Around 40 current and former prisoners have been granted Legal Aid to take their case to court, their lawyers told BBC News Online.
The men and women will be seeking around £1,500 each for their "pain and suffering" as they came off heroin in jail.
They argue they were given no medical help with their withdrawal symptoms, or if they were, it was not for long enough.
'Humanitarian'
Solicitor Neil Fearn, of Ison Harrison and Co, said many of those involved had already been on a programme of drug control with their GPs, or to drug addiction clinics before they were imprisoned.
Without the methadone they suffered withdrawal symptoms and, by the time they saw a prison doctor, two to three weeks later, it was all over, he said.
Mr Fearn argued that while the inmates may have ended up off the drugs, the withdrawal "should have been offered to them in a humanitarian way".
"The Home Office is not applying its own health care standards," he said.
Guidelines
The Home Office has said it will contest the prisoners' claim.

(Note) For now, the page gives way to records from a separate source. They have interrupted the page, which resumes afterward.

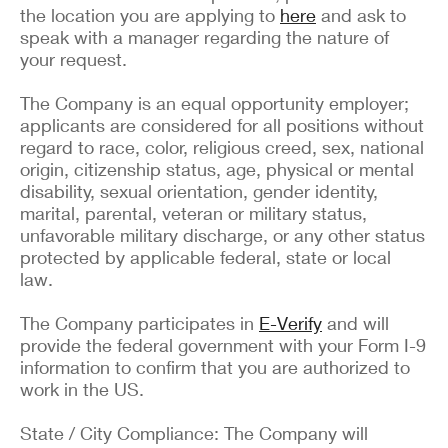
the location you are applying to
here
and ask to
speak with a manager regarding the nature of
your request.
The Company is an equal opportunity employer;
applicants are considered for all positions without
regard to race, color, religious creed, sex, national
origin, citizenship status, age, physical or mental
disability, sexual orientation, gender identity,
marital, parental, veteran or military status,
unfavorable military discharge, or any other status
protected by applicable federal, state or local
law.
The Company participates in
E-Verify
and will
provide the federal government with your Form I-9
information to confirm that you are authorized to
work in the US.
State / City Compliance: The Company will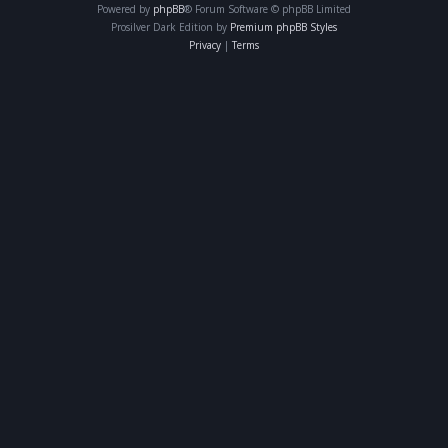
Powered by
phpBB
® Forum Software © phpBB Limited
Prosilver Dark Edition by
Premium phpBB Styles
Privacy
|
Terms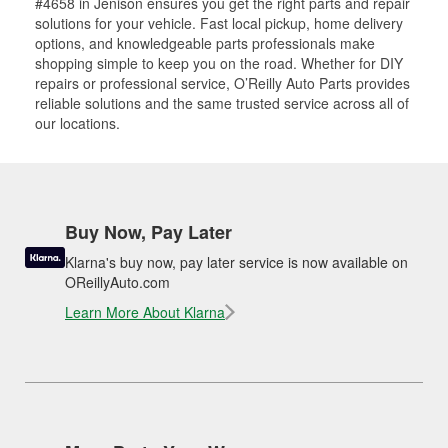
#4658 in Jenison ensures you get the right parts and repair
solutions for your vehicle. Fast local pickup, home delivery
options, and knowledgeable parts professionals make
shopping simple to keep you on the road. Whether for DIY
repairs or professional service, O’Reilly Auto Parts provides
reliable solutions and the same trusted service across all of
our locations.
Buy Now, Pay Later
Klarna's buy now, pay later service is now available on
OReillyAuto.com
Learn More About Klarna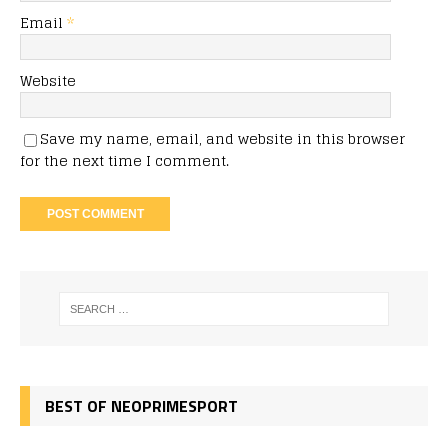
Email
*
Website
Save my name, email, and website in this browser
for the next time I comment.
BEST OF NEOPRIMESPORT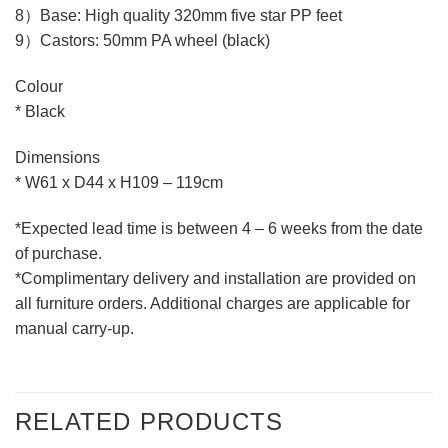
8）Base: High quality 320mm five star PP feet
9）Castors: 50mm PA wheel (black)
Colour
* Black
Dimensions
* W61 x D44 x H109 – 119cm
*Expected lead time is between 4 – 6 weeks from the date
of purchase.
*Complimentary delivery and installation are provided on
all furniture orders. Additional charges are applicable for
manual carry-up.
RELATED PRODUCTS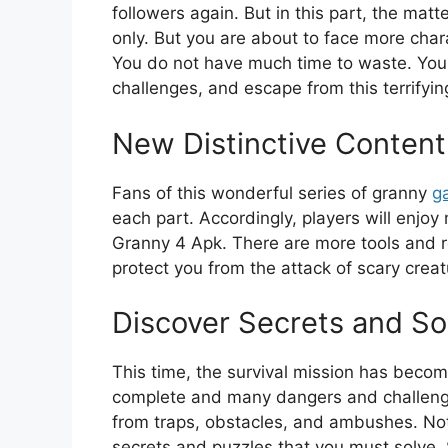
followers again. But in this part, the ma
only. But you are about to face more char
You do not have much time to waste. You 
challenges, and escape from this terrifyi
New Distinctive Content
Fans of this wonderful series of granny
g
each part. Accordingly, players will enjoy
Granny 4 Apk. There are more tools and r
protect you from the attack of scary crea
Discover Secrets and So
This time, the survival mission has become
complete and many dangers and challenge
from traps, obstacles, and ambushes. Not 
secrets and puzzles that you must solve. 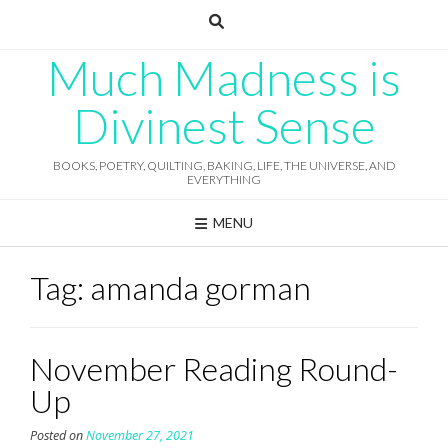
Skip
to
content
Much Madness is
Divinest Sense
BOOKS, POETRY, QUILTING, BAKING, LIFE, THE UNIVERSE, AND
EVERYTHING
MENU
Tag:
amanda gorman
November Reading Round-
Up
Posted on
November 27, 2021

A spokesman said it had guidelines for "people who are drug addicts to be detoxified".
A spokesman confirmed the group, who are from all over the UK, had been awarded a litigation order allowing them to proceed with the action.
"We are aware that the law firm Ison Harrison represents a number of former and current prisoners who claim they were inappropriately detoxified whilst in prison." he said.